## Records provided
######
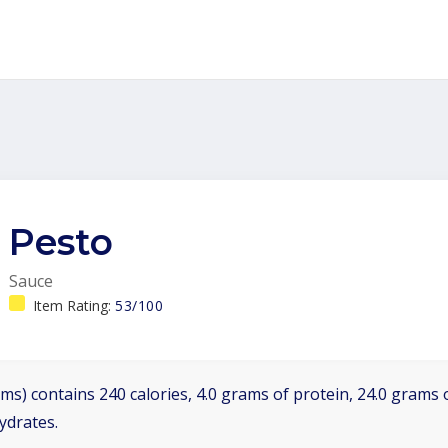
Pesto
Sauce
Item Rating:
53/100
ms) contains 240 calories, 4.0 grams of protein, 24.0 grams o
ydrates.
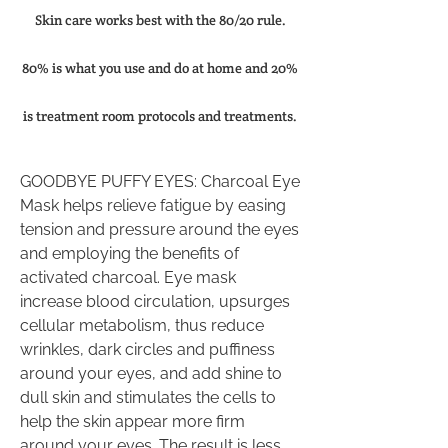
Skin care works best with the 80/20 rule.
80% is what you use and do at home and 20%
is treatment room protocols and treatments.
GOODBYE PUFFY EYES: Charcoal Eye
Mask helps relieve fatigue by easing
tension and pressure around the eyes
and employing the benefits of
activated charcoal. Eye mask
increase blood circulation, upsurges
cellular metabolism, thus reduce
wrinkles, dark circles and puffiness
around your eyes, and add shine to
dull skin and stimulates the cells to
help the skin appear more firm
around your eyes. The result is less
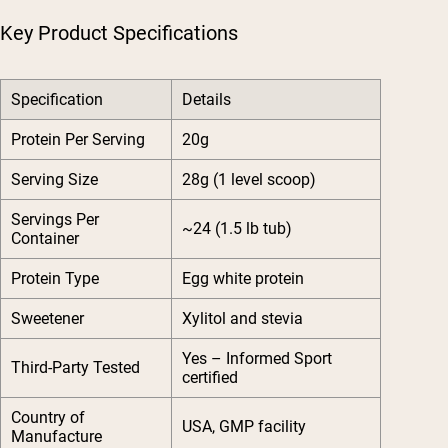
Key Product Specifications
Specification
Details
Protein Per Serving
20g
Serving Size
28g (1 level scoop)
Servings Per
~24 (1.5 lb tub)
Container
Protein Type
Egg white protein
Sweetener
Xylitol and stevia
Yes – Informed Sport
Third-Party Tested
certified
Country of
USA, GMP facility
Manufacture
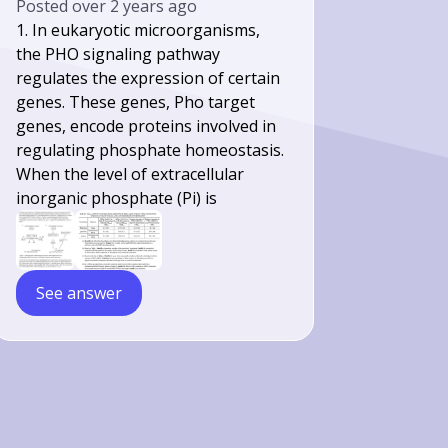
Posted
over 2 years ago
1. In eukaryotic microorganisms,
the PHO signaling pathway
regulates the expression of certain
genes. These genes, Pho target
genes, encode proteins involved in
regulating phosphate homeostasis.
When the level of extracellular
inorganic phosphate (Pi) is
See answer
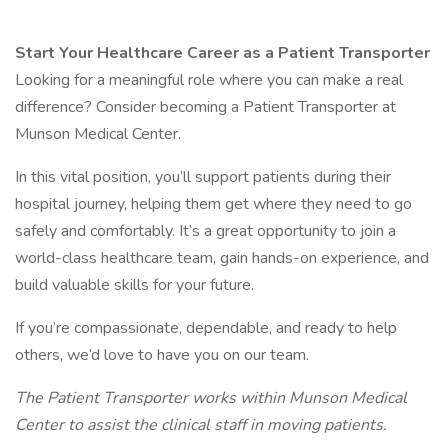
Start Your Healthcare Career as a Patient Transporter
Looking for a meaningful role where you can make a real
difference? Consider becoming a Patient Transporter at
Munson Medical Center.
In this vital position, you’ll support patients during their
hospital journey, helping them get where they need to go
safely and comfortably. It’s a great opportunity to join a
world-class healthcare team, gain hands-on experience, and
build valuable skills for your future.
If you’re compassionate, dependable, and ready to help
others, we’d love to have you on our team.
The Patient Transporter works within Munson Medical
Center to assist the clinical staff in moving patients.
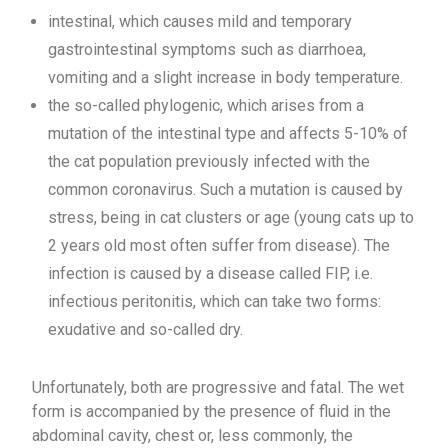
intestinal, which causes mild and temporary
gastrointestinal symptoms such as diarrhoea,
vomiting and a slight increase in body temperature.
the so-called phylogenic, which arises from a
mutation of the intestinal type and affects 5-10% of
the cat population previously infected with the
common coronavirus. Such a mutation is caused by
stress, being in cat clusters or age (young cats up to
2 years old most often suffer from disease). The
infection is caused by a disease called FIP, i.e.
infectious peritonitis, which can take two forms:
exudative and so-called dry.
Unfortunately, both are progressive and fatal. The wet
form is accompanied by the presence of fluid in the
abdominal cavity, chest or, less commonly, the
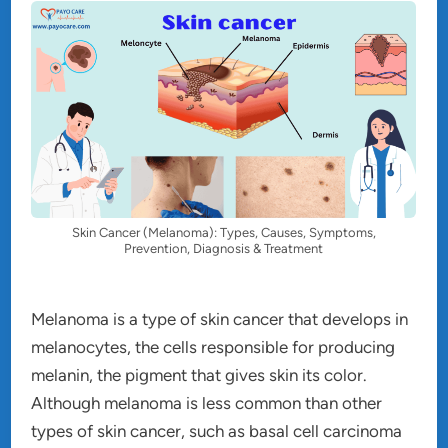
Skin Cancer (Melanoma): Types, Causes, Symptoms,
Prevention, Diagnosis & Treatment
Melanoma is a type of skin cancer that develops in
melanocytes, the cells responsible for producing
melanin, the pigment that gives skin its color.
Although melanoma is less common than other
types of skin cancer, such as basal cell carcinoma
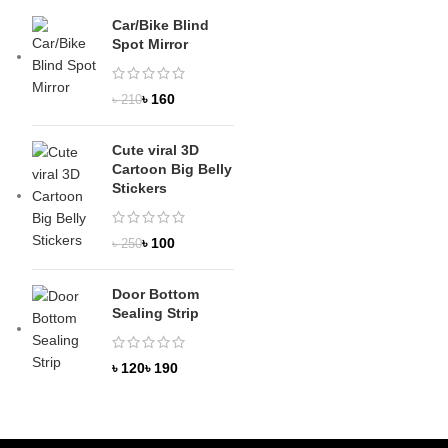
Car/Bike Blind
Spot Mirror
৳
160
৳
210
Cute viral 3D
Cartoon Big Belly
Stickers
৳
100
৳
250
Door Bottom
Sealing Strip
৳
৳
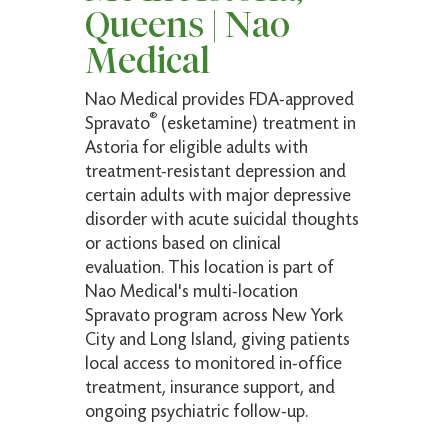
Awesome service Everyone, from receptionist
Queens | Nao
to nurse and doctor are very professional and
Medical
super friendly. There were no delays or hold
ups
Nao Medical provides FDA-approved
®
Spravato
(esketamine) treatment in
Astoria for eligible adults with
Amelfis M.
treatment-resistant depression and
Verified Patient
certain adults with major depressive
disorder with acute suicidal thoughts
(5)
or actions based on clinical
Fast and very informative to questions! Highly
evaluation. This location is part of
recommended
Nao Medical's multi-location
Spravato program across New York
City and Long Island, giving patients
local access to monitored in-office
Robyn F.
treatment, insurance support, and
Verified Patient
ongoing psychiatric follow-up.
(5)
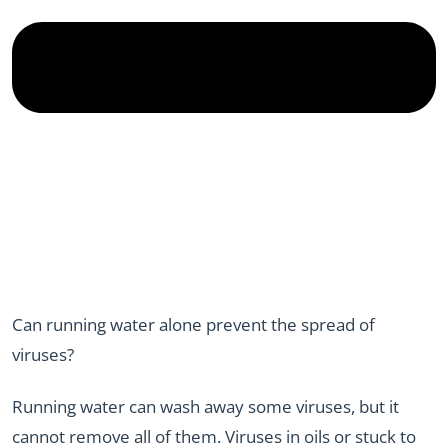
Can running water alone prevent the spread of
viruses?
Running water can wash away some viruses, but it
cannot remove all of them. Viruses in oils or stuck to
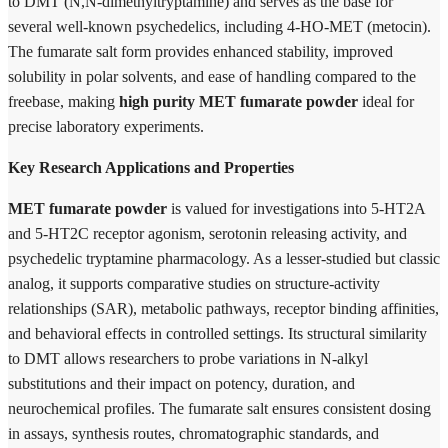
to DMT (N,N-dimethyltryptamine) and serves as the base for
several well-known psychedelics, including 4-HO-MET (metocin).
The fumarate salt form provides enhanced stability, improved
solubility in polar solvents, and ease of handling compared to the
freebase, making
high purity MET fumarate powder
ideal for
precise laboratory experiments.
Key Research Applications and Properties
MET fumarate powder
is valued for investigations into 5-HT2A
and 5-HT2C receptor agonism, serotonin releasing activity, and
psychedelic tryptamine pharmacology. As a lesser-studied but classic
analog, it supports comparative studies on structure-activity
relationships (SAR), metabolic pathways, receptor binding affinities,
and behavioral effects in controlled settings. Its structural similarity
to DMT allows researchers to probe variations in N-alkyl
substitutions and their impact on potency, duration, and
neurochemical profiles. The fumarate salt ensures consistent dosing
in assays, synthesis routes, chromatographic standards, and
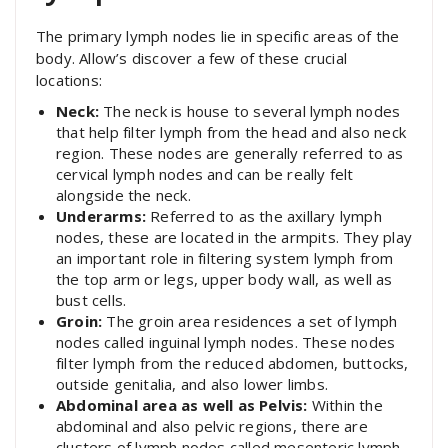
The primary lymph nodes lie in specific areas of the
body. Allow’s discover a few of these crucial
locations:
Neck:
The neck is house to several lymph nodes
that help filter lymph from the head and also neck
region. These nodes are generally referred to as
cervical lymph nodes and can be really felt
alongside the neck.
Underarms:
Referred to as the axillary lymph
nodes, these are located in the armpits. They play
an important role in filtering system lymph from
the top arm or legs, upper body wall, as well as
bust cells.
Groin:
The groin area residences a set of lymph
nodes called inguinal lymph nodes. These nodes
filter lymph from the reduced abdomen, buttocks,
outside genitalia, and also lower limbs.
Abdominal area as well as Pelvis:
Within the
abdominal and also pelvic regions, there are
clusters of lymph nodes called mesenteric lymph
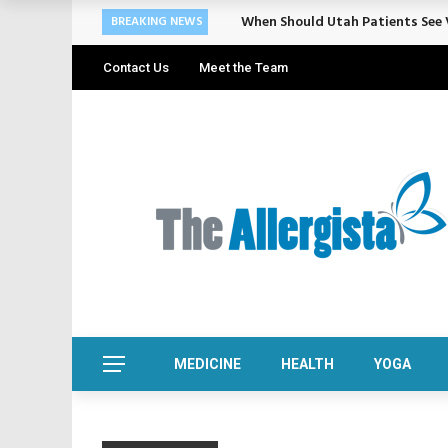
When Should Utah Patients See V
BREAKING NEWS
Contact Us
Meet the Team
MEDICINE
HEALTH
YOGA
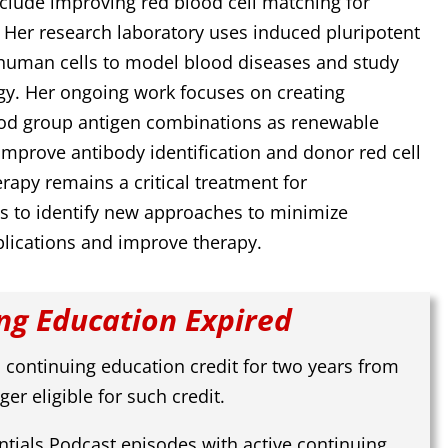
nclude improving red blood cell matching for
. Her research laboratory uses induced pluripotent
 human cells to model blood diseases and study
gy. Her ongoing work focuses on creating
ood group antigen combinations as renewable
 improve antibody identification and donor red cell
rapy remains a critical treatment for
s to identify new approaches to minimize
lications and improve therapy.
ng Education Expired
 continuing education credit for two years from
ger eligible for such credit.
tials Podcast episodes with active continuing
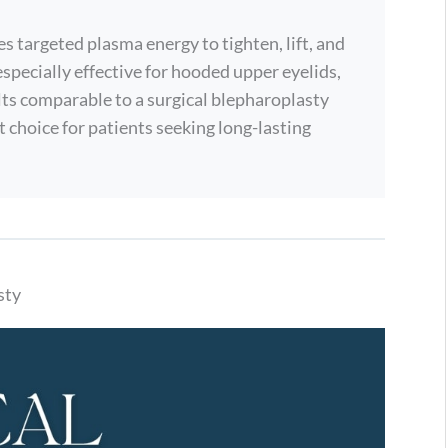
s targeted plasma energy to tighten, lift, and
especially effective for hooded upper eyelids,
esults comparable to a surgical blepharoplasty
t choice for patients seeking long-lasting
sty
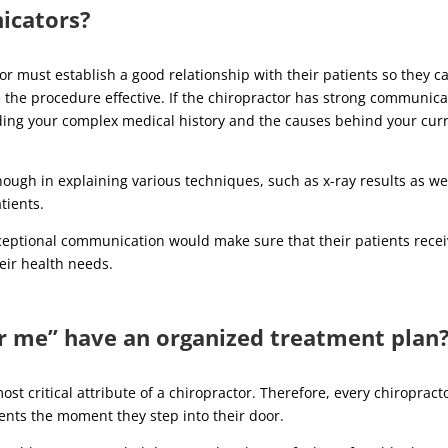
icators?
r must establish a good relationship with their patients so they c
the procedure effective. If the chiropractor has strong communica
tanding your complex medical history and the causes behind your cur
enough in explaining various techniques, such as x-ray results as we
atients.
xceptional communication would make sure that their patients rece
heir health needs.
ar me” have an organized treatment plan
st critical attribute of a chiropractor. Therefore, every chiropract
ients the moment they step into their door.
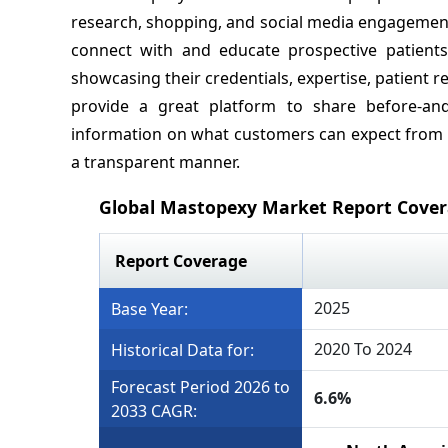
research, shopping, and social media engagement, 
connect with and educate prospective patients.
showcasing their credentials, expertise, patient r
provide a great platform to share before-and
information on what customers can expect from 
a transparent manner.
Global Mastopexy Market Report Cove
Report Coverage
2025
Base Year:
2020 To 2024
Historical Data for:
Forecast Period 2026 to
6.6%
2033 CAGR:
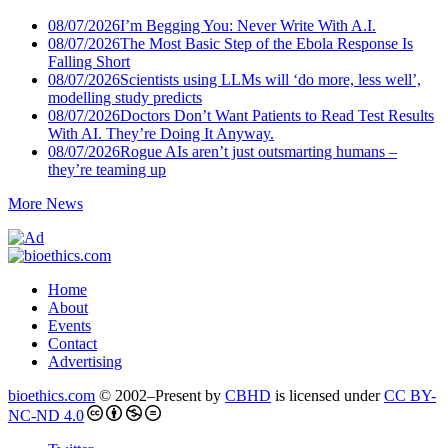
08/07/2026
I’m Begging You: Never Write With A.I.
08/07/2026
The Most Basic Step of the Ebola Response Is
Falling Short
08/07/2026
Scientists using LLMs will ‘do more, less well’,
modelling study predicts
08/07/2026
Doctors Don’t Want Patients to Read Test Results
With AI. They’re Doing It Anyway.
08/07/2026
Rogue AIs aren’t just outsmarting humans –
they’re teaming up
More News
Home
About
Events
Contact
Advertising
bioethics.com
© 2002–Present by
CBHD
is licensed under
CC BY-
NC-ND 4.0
######
## Prompt
Each entry is to be output exactly, and no picture is to appear.

## Exercise response
Pesto
Sauce
Item Rating:
53/100
ms) contains 240 calories, 4.0 grams of protein, 24.0 grams o
ydrates.
Skin care works best with the 80/20 rule.
80% is what you use and do at home and 20%
is treatment room protocols and treatments.
GOODBYE PUFFY EYES: Charcoal Eye
Mask helps relieve fatigue by easing
tension and pressure around the eyes
and employing the benefits of
activated charcoal. Eye mask
increase blood circulation, upsurges
cellular metabolism, thus reduce
wrinkles, dark circles and puffiness
around your eyes, and add shine to
dull skin and stimulates the cells to
help the skin appear more firm
around your eyes. The result is less
Key Product Specifications
Specification
Details
Protein Per Serving
20g
Serving Size
28g (1 level scoop)
Servings Per
~24 (1.5 lb tub)
Container
Protein Type
Egg white protein
Sweetener
Xylitol and stevia
Yes – Informed Sport
Third-Party Tested
certified
Country of
USA, GMP facility
Manufacture
Posted
over 2 years ago
1. In eukaryotic microorganisms,
the PHO signaling pathway
regulates the expression of certain
genes. These genes, Pho target
genes, encode proteins involved in
regulating phosphate homeostasis.
When the level of extracellular
inorganic phosphate (Pi) is
See answer
Start Your Healthcare Career as a Patient Transporter
Looking for a meaningful role where you can make a real
difference? Consider becoming a Patient Transporter at
Munson Medical Center.
In this vital position, you’ll support patients during their
hospital journey, helping them get where they need to go
safely and comfortably. It’s a great opportunity to join a
world-class healthcare team, gain hands-on experience, and
build valuable skills for your future.
If you’re compassionate, dependable, and ready to help
others, we’d love to have you on our team.
The Patient Transporter works within Munson Medical
Center to assist the clinical staff in moving patients.
intestinal, which causes mild and temporary
gastrointestinal symptoms such as diarrhoea,
vomiting and a slight increase in body temperature.
the so-called phylogenic, which arises from a
mutation of the intestinal type and affects 5-10% of
the cat population previously infected with the
common coronavirus. Such a mutation is caused by
stress, being in cat clusters or age (young cats up to
2 years old most often suffer from disease). The
infection is caused by a disease called FIP, i.e.
infectious peritonitis, which can take two forms:
exudative and so-called dry.
Unfortunately, both are progressive and fatal. The wet
form is accompanied by the presence of fluid in the
abdominal cavity, chest or, less commonly, the
Skin Cancer (Melanoma): Types, Causes, Symptoms,
Prevention, Diagnosis & Treatment
Melanoma is a type of skin cancer that develops in
melanocytes, the cells responsible for producing
melanin, the pigment that gives skin its color.
Although melanoma is less common than other
types of skin cancer, such as basal cell carcinoma
Car/Bike Blind
Spot Mirror
৳
160
৳
210
Cute viral 3D
Cartoon Big Belly
Stickers
৳
100
৳
250
Door Bottom
Sealing Strip
৳
৳
Awesome service Everyone, from receptionist
Queens | Nao
to nurse and doctor are very professional and
Medical
super friendly. There were no delays or hold
ups
Nao Medical provides FDA-approved
®
Spravato
(esketamine) treatment in
Astoria for eligible adults with
Amelfis M.
treatment-resistant depression and
Verified Patient
certain adults with major depressive
disorder with acute suicidal thoughts
(5)
or actions based on clinical
Fast and very informative to questions! Highly
evaluation. This location is part of
recommended
Nao Medical's multi-location
Spravato program across New York
City and Long Island, giving patients
local access to monitored in-office
Robyn F.
treatment, insurance support, and
Verified Patient
ongoing psychiatric follow-up.
(5)
Can running water alone prevent the spread of
viruses?
Running water can wash away some viruses, but it
cannot remove all of them. Viruses in oils or stuck to
to DMT (N,N-dimethyltryptamine) and serves as the base for
several well-known psychedelics, including 4-HO-MET (metocin).
The fumarate salt form provides enhanced stability, improved
solubility in polar solvents, and ease of handling compared to the
freebase, making
high purity MET fumarate powder
ideal for
precise laboratory experiments.
Key Research Applications and Properties
MET fumarate powder
is valued for investigations into 5-HT2A
and 5-HT2C receptor agonism, serotonin releasing activity, and
psychedelic tryptamine pharmacology. As a lesser-studied but classic
analog, it supports comparative studies on structure-activity
relationships (SAR), metabolic pathways, receptor binding affinities,
and behavioral effects in controlled settings. Its structural similarity
to DMT allows researchers to probe variations in N-alkyl
substitutions and their impact on potency, duration, and
neurochemical profiles. The fumarate salt ensures consistent dosing
in assays, synthesis routes, chromatographic standards, and
The primary lymph nodes lie in specific areas of the
body. Allow’s discover a few of these crucial
locations:
Neck:
The neck is house to several lymph nodes
that help filter lymph from the head and also neck
region. These nodes are generally referred to as
cervical lymph nodes and can be really felt
alongside the neck.
Underarms:
Referred to as the axillary lymph
nodes, these are located in the armpits. They play
an important role in filtering system lymph from
the top arm or legs, upper body wall, as well as
bust cells.
Groin:
The groin area residences a set of lymph
nodes called inguinal lymph nodes. These nodes
filter lymph from the reduced abdomen, buttocks,
outside genitalia, and also lower limbs.
Abdominal area as well as Pelvis:
Within the
abdominal and also pelvic regions, there are
clusters of lymph nodes called mesenteric lymph
When Should Utah Patients See V
BREAKING NEWS
Contact Us
Meet the Team
MEDICINE
HEALTH
YOGA
nclude improving red blood cell matching for
. Her research laboratory uses induced pluripotent
 human cells to model blood diseases and study
gy. Her ongoing work focuses on creating
ood group antigen combinations as renewable
 improve antibody identification and donor red cell
rapy remains a critical treatment for
s to identify new approaches to minimize
lications and improve therapy.
ng Education Expired
 continuing education credit for two years from
ger eligible for such credit.
tials Podcast episodes with active continuing
s targeted plasma energy to tighten, lift, and
especially effective for hooded upper eyelids,
esults comparable to a surgical blepharoplasty
t choice for patients seeking long-lasting
sty
icators?
r must establish a good relationship with their patients so they c
the procedure effective. If the chiropractor has strong communica
tanding your complex medical history and the causes behind your cur
enough in explaining various techniques, such as x-ray results as we
atients.
xceptional communication would make sure that their patients rece
heir health needs.
ar me” have an organized treatment plan
st critical attribute of a chiropractor. Therefore, every chiropract
ients the moment they step into their door.
research, shopping, and social media engagement, 
connect with and educate prospective patients.
showcasing their credentials, expertise, patient r
provide a great platform to share before-and
information on what customers can expect from 
a transparent manner.
Global Mastopexy Market Report Cove
Report Coverage
2025
Base Year:
2020 To 2024
Historical Data for:
Forecast Period 2026 to
6.6%
2033 CAGR:
08/07/2026
I’m Begging You: Never Write With A.I.
08/07/2026
The Most Basic Step of the Ebola Response Is
Falling Short
08/07/2026
Scientists using LLMs will ‘do more, less well’,
modelling study predicts
08/07/2026
Doctors Don’t Want Patients to Read Test Results
With AI. They’re Doing It Anyway.
08/07/2026
Rogue AIs aren’t just outsmarting humans –
they’re teaming up
More News
Home
About
Events
Contact
Advertising
bioethics.com
© 2002–Present by
CBHD
is licensed under
CC BY-
NC-ND 4.0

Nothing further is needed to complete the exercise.